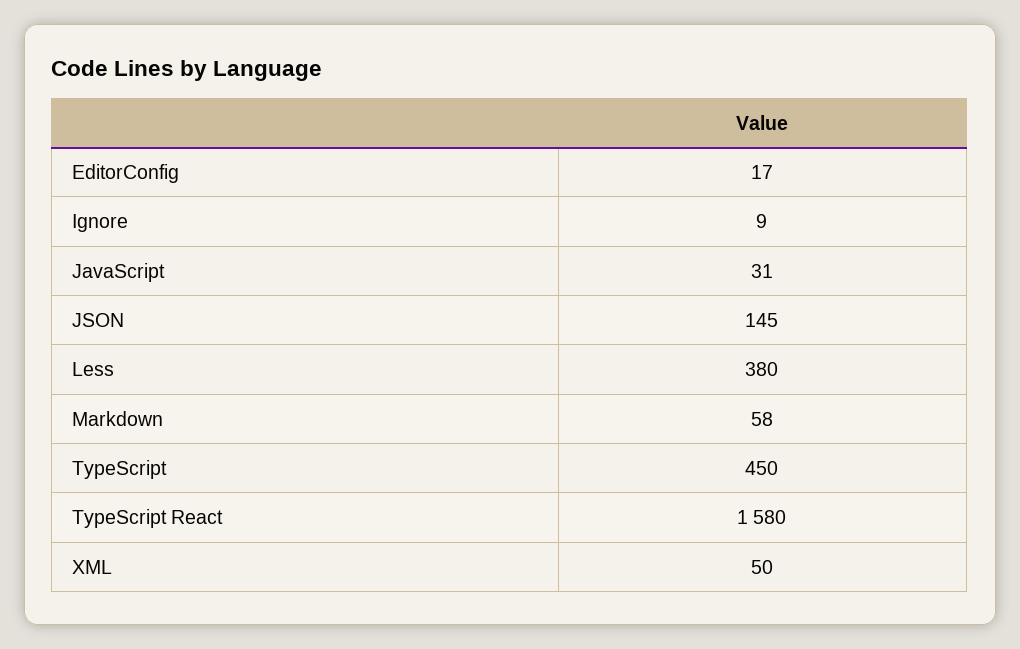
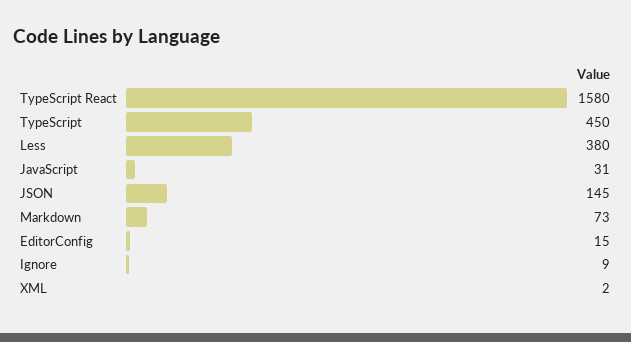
EditorConfig: 17 -> 15
Markdown: 58 -> 73
XML: 50 -> 2

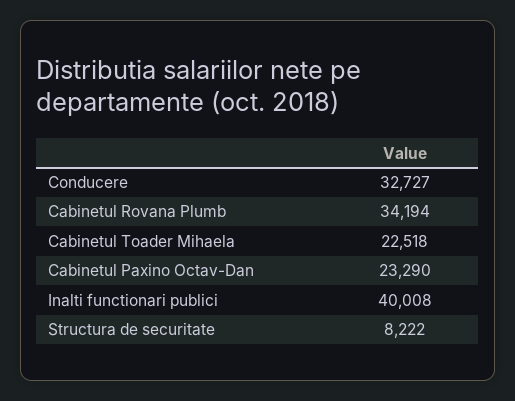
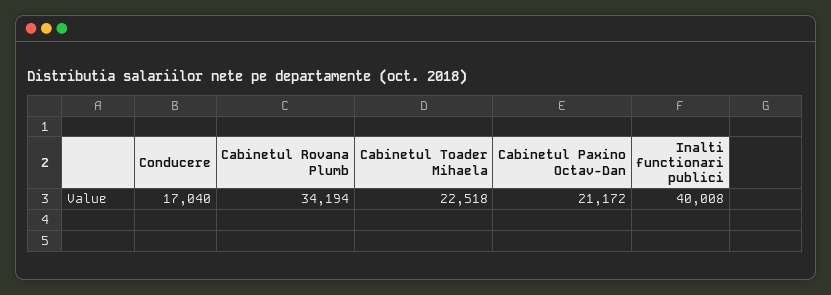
Conducere: 32727 -> 17040
Cabinetul Paxino Octav-Dan: 23290 -> 21172
Structura de securitate: 8222 -> none

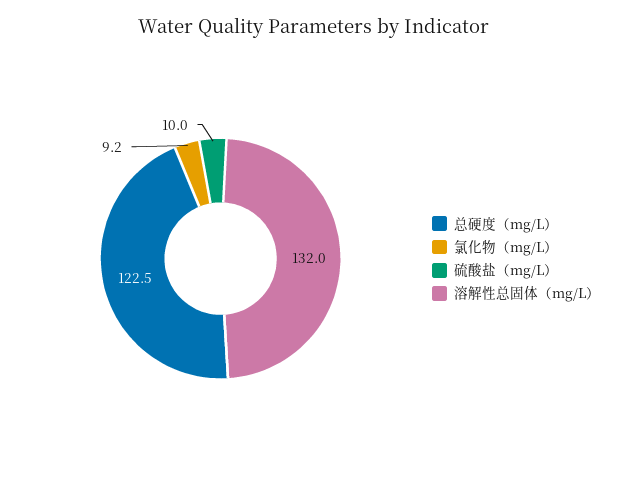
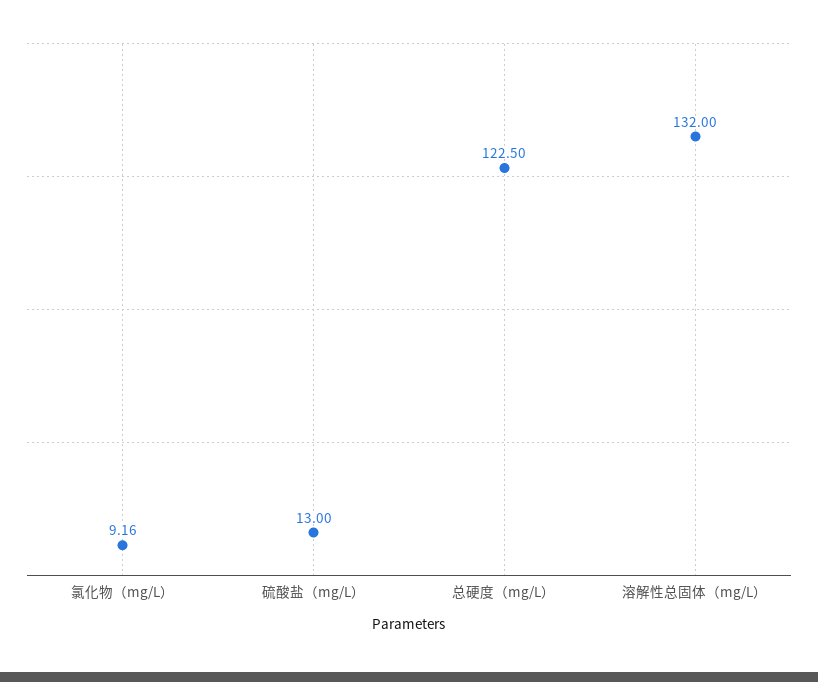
硫酸盐（mg/L）: 10 -> 13

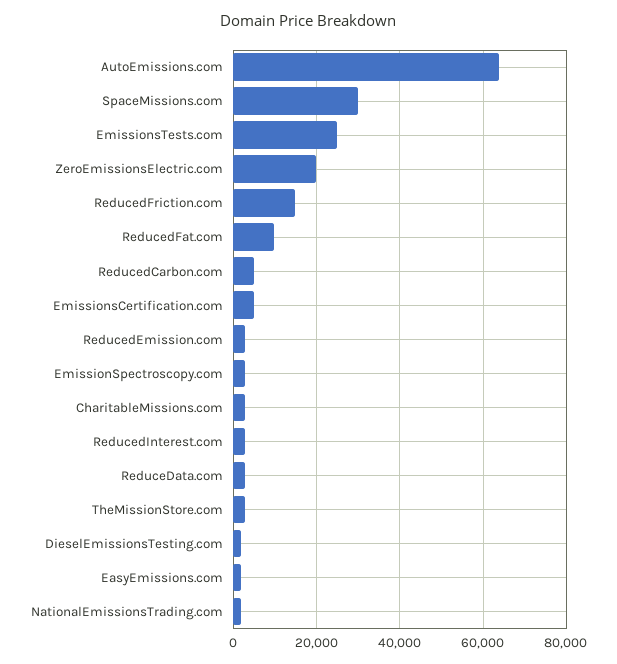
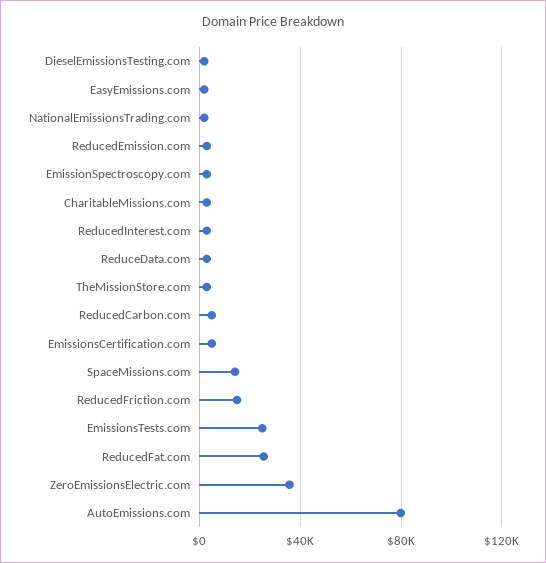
AutoEmissions.com: 64000 -> 80000
SpaceMissions.com: 30000 -> 15000
ZeroEmissionsElectric.com: 20000 -> 35000
ReducedFat.com: 10000 -> 25000

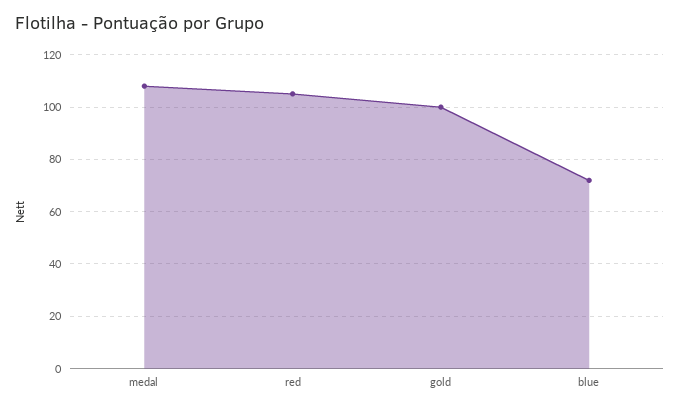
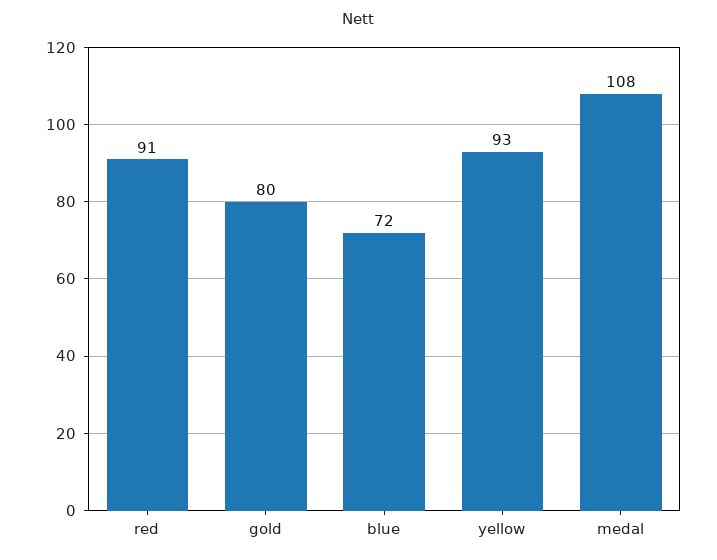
red: 105 -> 91
gold: 100 -> 80
yellow: none -> 93

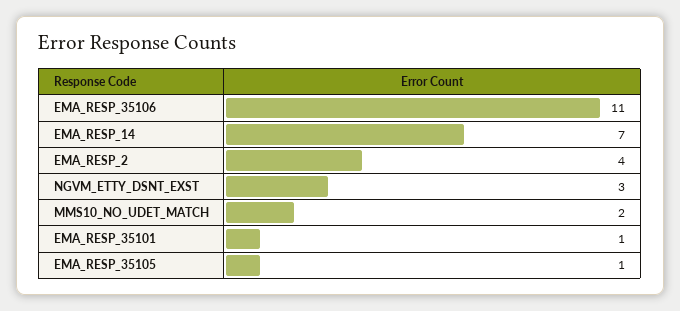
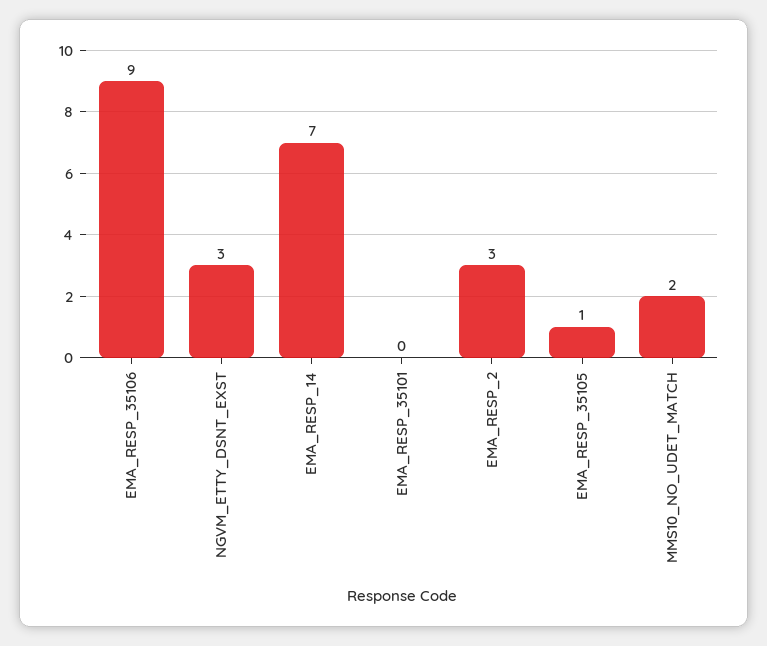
EMA_RESP_35106: 11 -> 9
EMA_RESP_2: 4 -> 3
EMA_RESP_35101: 1 -> 0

────────

Copy exactly, and copy nothing else: the lines from the one containing "gold: 100 -> 80" through the end of the data, both ends included, with pictures left out.

[Output for this exercise]
gold: 100 -> 80
yellow: none -> 93

EMA_RESP_35106: 11 -> 9
EMA_RESP_2: 4 -> 3
EMA_RESP_35101: 1 -> 0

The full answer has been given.